■ GIVEN TEXT
* * * * * * *

Hotel in Flintshire, Wales

Northop Hall Country House Hotel (Formerly Known as Brook Park) is country house, now run as a hotel in Flintshire, just south of Northop Hall, northeastern Wales. The estate is set in 9 acres with a tree-lined driveway. It was originally occupied by the Watkinson family, a Yorkshire mining and landowning family, originally from Lightcliffe.

John Watkinson, the original owner of the house, came to the area from Lightcliffe, West Yorkshire, to manage the family's Welsh mining interests.

After his death, it passed down to his daughter Marian Kershaw nee Watkinson, who died in 1912, then the house was inhabited by Herbert Kershaw, a relative and barrister, who moved to the house to take care of his nieces and nephew. After Herbert died in 1949, the house was passed to his nephew Arthur, who had by this time moved to Australia to play cricket, had the contents of the house moved to New South Wales, and eventually sold the property in the 1950s.

* * * * * * *

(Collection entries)
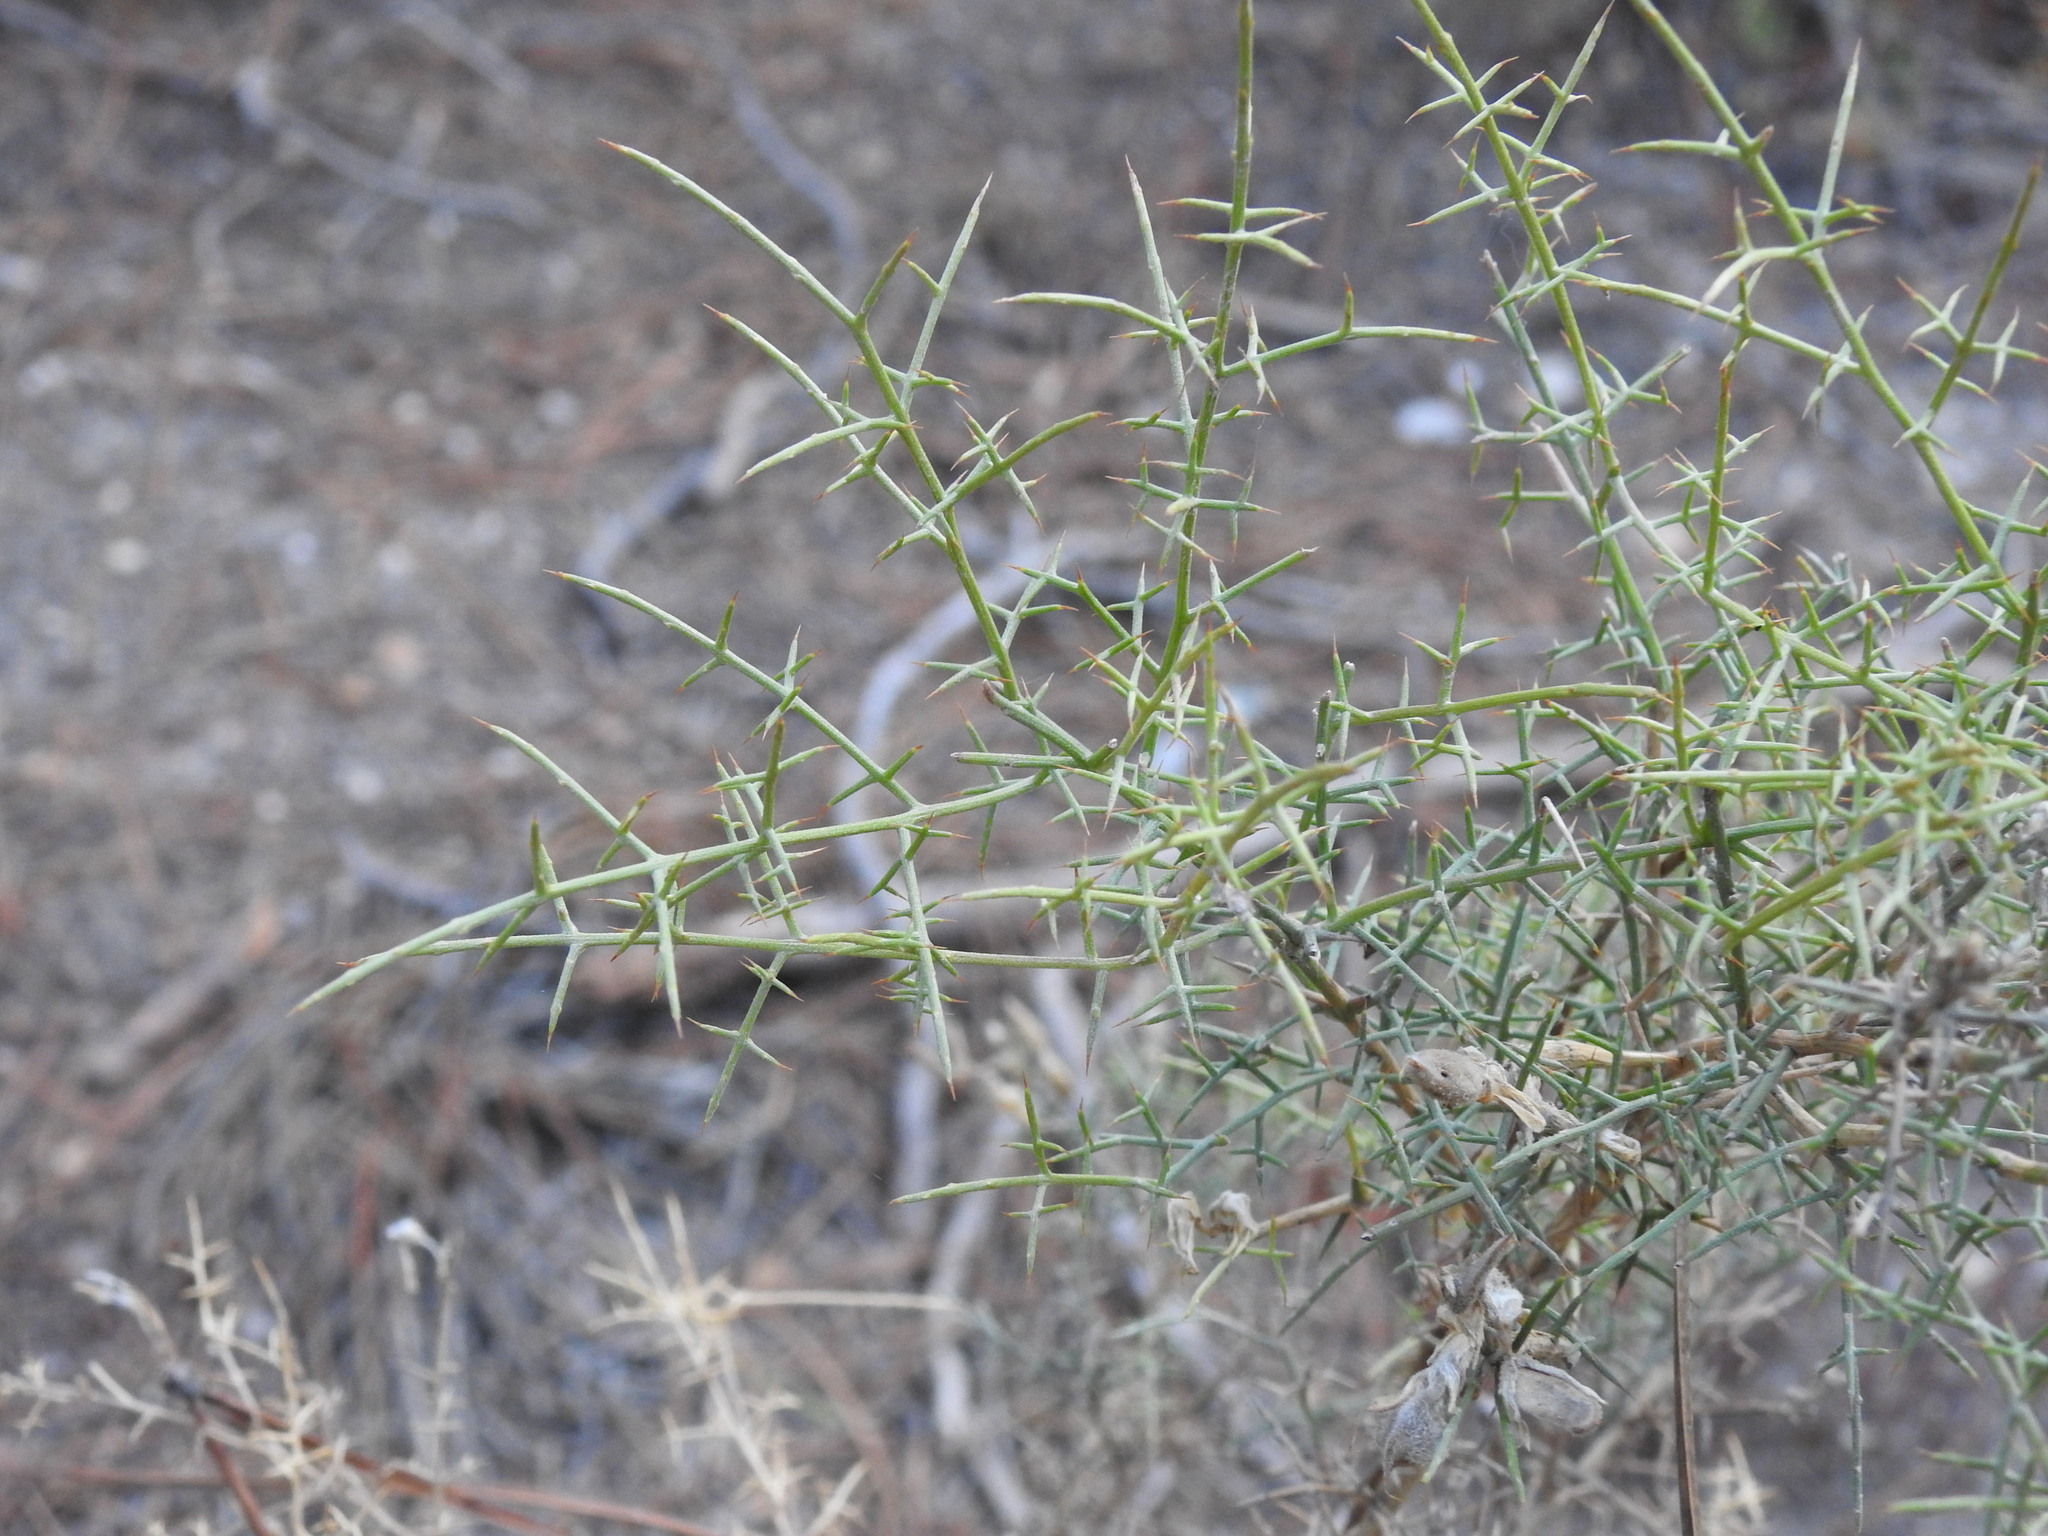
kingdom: Plantae
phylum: Tracheophyta
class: Magnoliopsida
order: Fabales
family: Fabaceae
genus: Stauracanthus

* * * * * * *

■ EXERCISE SET
1 – According to the hotel text, how many acres is the estate set in?
2 – Extend the text about the Flintshire hotel from the point where it stops.
The collection entries have nothing to do with what comes next.

■ ANSWERS TO THE TASKS
1 – 9 acres.

2 –
In the 1960s the house had been transformed into the Checkpoint Country Club, being a very fashionable venue until the late 1970s, when it became the Chequers Hotel, and finally Northop Hall Country House Hotel by the 1990s.

The country house was built in 1872. The interior is elegant, with an original Canadian pine staircase, 38 bedrooms, and two conference style rooms, including the Gallery and Library Rooms.

In 2020, during the COVID-19 pandemic, the hotel was left derelict. It was purchased by Paymán Holdings 3 Ltd director Na'ím Anís Paymán in 2022 and had reopened to guests by August 2023.

A planning application was submitted to house 400 asylum seekers on the site. Flintshire County Council rejected the application in September 2023.

As of February 2026, it operates as a hotel offering bed and breakfast accommodation.